The average price for new homes in China increased 3.4 percent in the fourth quarter of last year from the same period in 2001. The growth rate was 0.5 percentage points lower than that of the third quarter, said a report co-published by the State Development and Planning Commission and National Bureau of Statistics.

The report indicates growing regional disparity in housing prices, with the cost of new homes in northeastern and southern China falling, while prices in coastal cities and western China continue to climb.

The slow-down was mainly due to lackluster housing market in northeastern cities like Changchun, Shenyang and Dalian, where low incomes inhibit demand. Housing prices in those cities decreased by up to 3.5 percent during the fourth quarter.

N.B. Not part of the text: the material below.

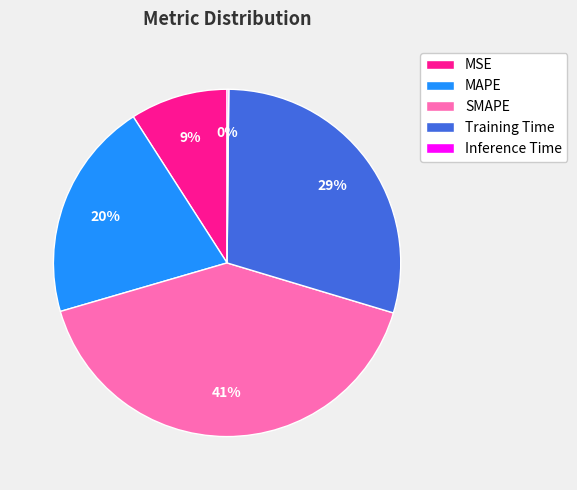

To the nearest percent, what percentage of the pie is SMAPE?

41%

Prices also fell in southern cities such as Shenzhen and Guangzhou, although for very different reasons. The two cities are home to some of the highest housing prices on China's mainland, but an oversupply of new homes seems to have finally burst the region's real estate bubble.

Prices in Shenzhen, where new homes cost 6,364 yuan (US$767) per square meter, fell 0.1 percent during the quarter, while the average price tag in Gaungzhou fell 0.4 percent to 5,572 yuan per square meter.

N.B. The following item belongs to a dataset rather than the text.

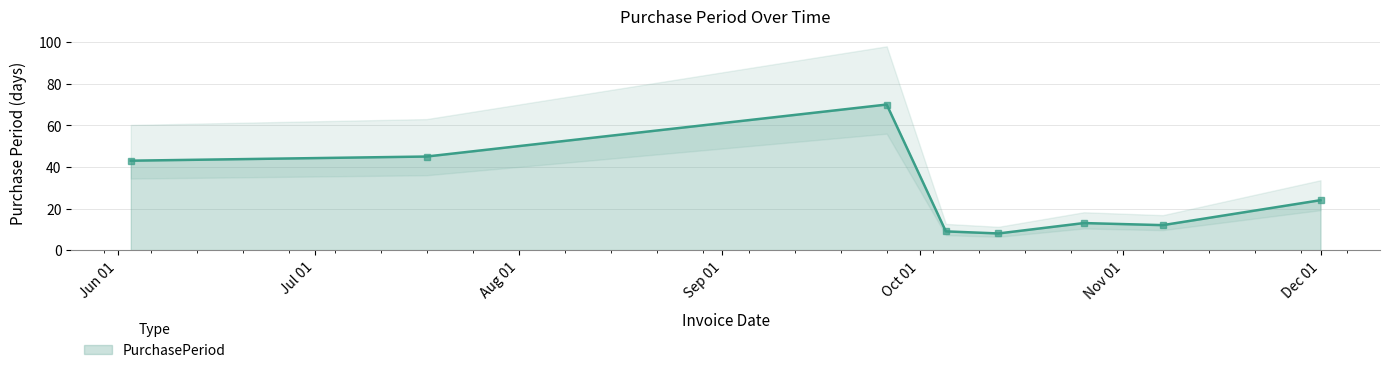

Rank the categories by value from highest to lowest.

2016-09-26, 2016-07-18, 2016-06-03, 2016-12-01, 2016-10-26, 2016-11-07, 2016-10-05, 2016-10-13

Large coastal cities such as Shanghai, Ningbo and Qingdao all reported healthy increases in new home prices during the quarter. Prices in Ningbo surged 17.8 percent during the period, while price tags in Qingdao jumped 11.5 percent.

Shanghai saw average housing prices jump 9.7 percent during the period to reach 4,553 yuan per square meter.

A strong government push to develop western China helped boost prices in two of Gansu Province's largest cities during the quarter. Prices in Lanzhou rose 5.4 percent, while rates in Yinchuan were up 3.5 percent.

While some analysts warn of bubbles in several large cities, including Shanghai, others expect prices to continue to climb.

Albert Lau, managing director of FPD Savills International Property Consultants, said prices are likely to increase for at least one more year.

"When you look at China's encouraging macroeconomic figures, such as its GDP growth, investment demand will continue to rise," said Lau, who notes that many of the prices listed in the report seem far too low.

"And when people's living standard improves, they tend to buy a second apartment to rent out."

With supply continually increasing, rents will certainly fall in the long run, said Deng Wei, an analyst with the Institute of Real Estate at Shanghai University of Finance and Economics.

"Too many investors will harm the real estate market by shoring up prices and creating a bubble," said Deng.

Beijing is proof of how quickly a real-estate bubble can burst and how badly investors can get burned. Housing prices in the capital rose for more than three years, but dropped 1 percent in the fourth quarter of 2002. The fall was due to an overheated market that saw investment jump by more than 50 percent last year, analysts say.